Has saved sig → "Use a different signature" → draw New drawing replaces saved sig + signs.
Empty draw FpSignaturePad.onSubmit already no-ops without ink; backend also rejects empty+no-saved.
button_finish raises a gate error (required inputs, predecessor, etc.) Returned as {ok:false, error} and shown as a notification — the signature has already persisted (harmless; it's their signature either way).
Manager/Owner with no saved sig Same flow — draws once, persists.

Testing

fusion_plating_shopfloor can't install on local Community; verify on an entech clone (-u + odoo-shell), like the WO-grouping deploy.

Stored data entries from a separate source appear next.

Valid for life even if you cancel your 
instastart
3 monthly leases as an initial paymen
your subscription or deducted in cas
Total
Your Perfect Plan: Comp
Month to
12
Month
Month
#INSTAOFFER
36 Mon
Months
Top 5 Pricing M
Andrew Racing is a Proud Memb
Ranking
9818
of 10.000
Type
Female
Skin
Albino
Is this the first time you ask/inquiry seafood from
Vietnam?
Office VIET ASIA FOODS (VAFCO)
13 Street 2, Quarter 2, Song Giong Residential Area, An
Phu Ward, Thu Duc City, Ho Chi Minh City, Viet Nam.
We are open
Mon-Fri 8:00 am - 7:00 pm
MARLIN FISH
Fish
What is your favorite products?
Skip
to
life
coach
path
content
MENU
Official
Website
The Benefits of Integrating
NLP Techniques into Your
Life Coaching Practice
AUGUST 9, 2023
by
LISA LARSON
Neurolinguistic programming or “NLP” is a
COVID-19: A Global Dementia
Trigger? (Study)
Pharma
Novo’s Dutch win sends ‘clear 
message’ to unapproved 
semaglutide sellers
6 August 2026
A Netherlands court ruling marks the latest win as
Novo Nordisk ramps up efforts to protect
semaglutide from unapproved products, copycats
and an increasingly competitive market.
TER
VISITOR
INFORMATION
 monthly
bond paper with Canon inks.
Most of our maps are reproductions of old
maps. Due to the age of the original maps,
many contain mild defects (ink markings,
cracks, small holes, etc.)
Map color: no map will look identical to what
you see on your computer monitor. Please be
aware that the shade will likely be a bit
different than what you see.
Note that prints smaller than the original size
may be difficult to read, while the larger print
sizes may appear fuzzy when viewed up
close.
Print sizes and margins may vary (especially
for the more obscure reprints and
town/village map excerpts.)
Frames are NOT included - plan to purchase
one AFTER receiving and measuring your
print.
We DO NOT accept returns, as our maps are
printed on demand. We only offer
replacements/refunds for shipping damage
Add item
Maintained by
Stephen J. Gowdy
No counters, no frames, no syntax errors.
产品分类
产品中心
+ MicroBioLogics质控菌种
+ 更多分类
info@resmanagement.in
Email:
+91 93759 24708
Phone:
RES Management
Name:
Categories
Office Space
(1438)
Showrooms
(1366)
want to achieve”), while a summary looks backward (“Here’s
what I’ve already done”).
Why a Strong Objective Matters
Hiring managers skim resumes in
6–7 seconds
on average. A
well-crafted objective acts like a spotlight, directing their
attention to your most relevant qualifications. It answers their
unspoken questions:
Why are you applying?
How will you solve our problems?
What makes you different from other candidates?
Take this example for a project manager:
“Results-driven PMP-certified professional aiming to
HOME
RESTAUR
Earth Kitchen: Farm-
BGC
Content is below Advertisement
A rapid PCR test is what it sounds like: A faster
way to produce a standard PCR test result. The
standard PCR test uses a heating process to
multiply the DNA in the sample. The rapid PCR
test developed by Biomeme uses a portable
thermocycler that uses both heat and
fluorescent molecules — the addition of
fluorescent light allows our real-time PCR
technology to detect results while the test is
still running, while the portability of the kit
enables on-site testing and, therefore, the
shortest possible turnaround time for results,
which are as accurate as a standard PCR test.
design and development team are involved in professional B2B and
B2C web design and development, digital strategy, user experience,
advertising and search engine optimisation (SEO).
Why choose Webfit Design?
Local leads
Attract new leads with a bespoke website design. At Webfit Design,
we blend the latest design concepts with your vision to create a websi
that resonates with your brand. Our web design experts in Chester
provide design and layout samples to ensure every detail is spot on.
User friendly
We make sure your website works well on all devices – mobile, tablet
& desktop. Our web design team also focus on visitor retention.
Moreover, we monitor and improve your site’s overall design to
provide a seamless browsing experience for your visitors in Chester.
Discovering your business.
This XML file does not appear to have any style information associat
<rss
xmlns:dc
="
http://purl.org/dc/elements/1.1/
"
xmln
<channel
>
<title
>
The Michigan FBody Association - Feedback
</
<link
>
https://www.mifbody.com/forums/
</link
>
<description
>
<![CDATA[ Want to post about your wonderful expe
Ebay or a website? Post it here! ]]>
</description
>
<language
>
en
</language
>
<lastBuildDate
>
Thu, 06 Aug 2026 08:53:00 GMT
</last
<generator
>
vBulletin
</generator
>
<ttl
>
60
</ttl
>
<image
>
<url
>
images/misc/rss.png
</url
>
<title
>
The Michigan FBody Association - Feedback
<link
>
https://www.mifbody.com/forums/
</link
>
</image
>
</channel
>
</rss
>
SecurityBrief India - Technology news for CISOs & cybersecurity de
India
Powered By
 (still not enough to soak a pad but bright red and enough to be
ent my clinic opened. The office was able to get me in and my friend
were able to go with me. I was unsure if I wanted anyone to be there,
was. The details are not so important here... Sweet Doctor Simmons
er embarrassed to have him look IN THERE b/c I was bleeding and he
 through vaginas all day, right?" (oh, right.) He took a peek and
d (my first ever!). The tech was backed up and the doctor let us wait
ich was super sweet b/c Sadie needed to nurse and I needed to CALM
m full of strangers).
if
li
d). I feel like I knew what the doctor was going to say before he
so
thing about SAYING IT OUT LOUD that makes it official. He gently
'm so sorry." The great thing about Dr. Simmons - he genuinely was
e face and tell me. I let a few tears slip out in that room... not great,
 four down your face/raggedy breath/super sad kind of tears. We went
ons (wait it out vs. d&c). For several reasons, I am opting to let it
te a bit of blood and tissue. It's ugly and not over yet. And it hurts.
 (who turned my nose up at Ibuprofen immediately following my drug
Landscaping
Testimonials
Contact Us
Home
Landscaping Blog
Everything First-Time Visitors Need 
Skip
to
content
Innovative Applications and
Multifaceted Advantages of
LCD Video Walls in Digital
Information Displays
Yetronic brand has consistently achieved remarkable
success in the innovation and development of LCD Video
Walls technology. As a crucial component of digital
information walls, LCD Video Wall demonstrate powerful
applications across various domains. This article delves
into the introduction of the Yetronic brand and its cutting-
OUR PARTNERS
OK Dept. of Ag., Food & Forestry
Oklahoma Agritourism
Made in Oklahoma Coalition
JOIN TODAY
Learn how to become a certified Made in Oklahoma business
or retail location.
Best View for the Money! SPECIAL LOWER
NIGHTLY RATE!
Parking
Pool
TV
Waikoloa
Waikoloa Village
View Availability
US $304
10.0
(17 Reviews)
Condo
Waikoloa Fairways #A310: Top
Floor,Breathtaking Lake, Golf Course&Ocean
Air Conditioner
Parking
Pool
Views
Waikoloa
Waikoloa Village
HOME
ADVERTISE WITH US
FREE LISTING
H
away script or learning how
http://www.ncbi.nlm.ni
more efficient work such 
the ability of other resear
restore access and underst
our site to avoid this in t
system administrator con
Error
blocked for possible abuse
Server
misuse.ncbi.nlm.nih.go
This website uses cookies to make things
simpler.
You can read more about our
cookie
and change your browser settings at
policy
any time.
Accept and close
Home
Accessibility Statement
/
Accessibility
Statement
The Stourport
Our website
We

  • Unit (controller logic, runnable where the module installs): sign_off with a data URI writes env.user.x_fc_signature_image and finishes; sign_off with no URI + an existing saved sig finishes without writing; sign_off with no URI + no saved sig returns the "signature required" error; no ir.attachment is created in any path.
  • Payload: /fp/workspace/load returns user_has_plating_signature=False + empty user_plating_signature for a user with no sig, and True + a data:image/png;base64,… URI once set.
  • Live smoke (entech clone): a tech with no Plating Signature draws on a sign-off step → their x_fc_signature_image is populated; the next sign-off shows the confirm-preview (no pad); the WO Detail report renders the saved signature.

Static-check note

node --check rejects ESM import on a .js; copy the OWL files to /tmp/x.mjs for a syntax check, and lxml/ET-parse the .xml template (per the project's static-check conventions).